BEGIN PAGE TEXT

[DTrace-devel] [PATCH v2 3/4] dtrace: add tcp provider
Alan Maguire
alan.maguire at oracle.com
Thu Jul 3 15:03:05 UTC 2025
On 03/07/2025 01:02, Eugene Loh wrote:
> On 7/2/25 11:06, Alan Maguire wrote:
>
>> On 02/07/2025 00:16, Eugene Loh wrote:
>>> On most VMs,
>>> test/unittest/tcp/tst.ipv4remotetcp.sh
>>> test/unittest/tcp/tst.ipv4remotetcpstate.sh
>>> xfail due to missing remote. Are we okay with "shrugging our shoulders"
>>> like that?
>> Yeah, I don't think the remote test is robust enough. Specifically in
>> OCI it seems to always fail. I'd suggest we replace it with creating a
>> network namespace with IP addresses configured on top of veths to
>> simulate the remote case, the codepaths will be the same. I've done this
>> in other test suites and it works well.
>
> Sounds great (if "we" is "you", haha).
>
I had a go; see
https://lore.kernel.org/dtrace/20250703113345.1273604-1-alan.maguire@oracle.com/
>>> Meanwhile, my one non-OCI VM ran those tests. The first test passes.

END PAGE TEXT
BEGIN ENTRIES SHOWN

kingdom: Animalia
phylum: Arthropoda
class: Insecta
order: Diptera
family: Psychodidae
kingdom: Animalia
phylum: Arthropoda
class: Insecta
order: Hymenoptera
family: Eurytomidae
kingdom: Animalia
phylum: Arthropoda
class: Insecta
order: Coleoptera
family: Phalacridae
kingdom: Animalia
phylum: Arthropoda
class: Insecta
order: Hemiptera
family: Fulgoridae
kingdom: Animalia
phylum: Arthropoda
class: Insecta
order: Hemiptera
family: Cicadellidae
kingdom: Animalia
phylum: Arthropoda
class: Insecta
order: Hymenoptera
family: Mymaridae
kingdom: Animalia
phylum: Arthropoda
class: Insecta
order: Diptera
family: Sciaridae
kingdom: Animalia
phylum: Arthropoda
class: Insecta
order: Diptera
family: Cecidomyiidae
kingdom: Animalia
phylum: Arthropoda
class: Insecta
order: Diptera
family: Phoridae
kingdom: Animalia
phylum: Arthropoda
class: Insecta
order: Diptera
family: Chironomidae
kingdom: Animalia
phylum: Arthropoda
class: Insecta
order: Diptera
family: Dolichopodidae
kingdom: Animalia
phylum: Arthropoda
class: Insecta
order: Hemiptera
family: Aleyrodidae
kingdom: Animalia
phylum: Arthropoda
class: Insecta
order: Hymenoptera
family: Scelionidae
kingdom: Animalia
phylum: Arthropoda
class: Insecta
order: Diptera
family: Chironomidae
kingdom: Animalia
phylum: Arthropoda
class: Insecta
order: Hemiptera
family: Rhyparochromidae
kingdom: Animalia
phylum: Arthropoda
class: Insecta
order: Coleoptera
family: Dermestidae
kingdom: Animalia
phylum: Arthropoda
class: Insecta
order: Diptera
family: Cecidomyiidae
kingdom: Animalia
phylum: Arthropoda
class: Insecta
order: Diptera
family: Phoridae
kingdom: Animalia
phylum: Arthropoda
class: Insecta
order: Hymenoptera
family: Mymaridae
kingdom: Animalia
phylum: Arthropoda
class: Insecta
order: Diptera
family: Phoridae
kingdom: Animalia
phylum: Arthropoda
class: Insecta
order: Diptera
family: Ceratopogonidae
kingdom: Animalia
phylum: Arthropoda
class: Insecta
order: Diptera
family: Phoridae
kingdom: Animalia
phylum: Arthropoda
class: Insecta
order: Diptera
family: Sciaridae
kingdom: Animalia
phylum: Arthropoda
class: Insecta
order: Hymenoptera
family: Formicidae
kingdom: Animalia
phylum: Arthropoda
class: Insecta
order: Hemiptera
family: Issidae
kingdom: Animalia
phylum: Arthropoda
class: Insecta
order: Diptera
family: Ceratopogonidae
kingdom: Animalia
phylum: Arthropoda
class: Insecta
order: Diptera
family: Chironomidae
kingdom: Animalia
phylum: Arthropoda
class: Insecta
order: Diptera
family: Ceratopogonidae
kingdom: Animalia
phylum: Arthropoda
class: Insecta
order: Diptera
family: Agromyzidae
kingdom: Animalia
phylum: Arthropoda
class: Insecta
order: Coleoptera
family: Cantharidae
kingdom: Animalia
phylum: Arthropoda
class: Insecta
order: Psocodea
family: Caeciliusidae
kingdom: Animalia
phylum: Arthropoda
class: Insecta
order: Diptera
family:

END ENTRIES SHOWN

PROBLEM DETAILS: Extract the DTrace mailing-list message at the top of the page in full, reproducing every line of it word for word.

FINAL RESULT:
[DTrace-devel] [PATCH v2 3/4] dtrace: add tcp provider
Alan Maguire
alan.maguire at oracle.com
Thu Jul 3 15:03:05 UTC 2025
On 03/07/2025 01:02, Eugene Loh wrote:
> On 7/2/25 11:06, Alan Maguire wrote:
>
>> On 02/07/2025 00:16, Eugene Loh wrote:
>>> On most VMs,
>>> test/unittest/tcp/tst.ipv4remotetcp.sh
>>> test/unittest/tcp/tst.ipv4remotetcpstate.sh
>>> xfail due to missing remote. Are we okay with "shrugging our shoulders"
>>> like that?
>> Yeah, I don't think the remote test is robust enough. Specifically in
>> OCI it seems to always fail. I'd suggest we replace it with creating a
>> network namespace with IP addresses configured on top of veths to
>> simulate the remote case, the codepaths will be the same. I've done this
>> in other test suites and it works well.
>
> Sounds great (if "we" is "you", haha).
>
I had a go; see
https://lore.kernel.org/dtrace/20250703113345.1273604-1-alan.maguire@oracle.com/
>>> Meanwhile, my one non-OCI VM ran those tests. The first test passes.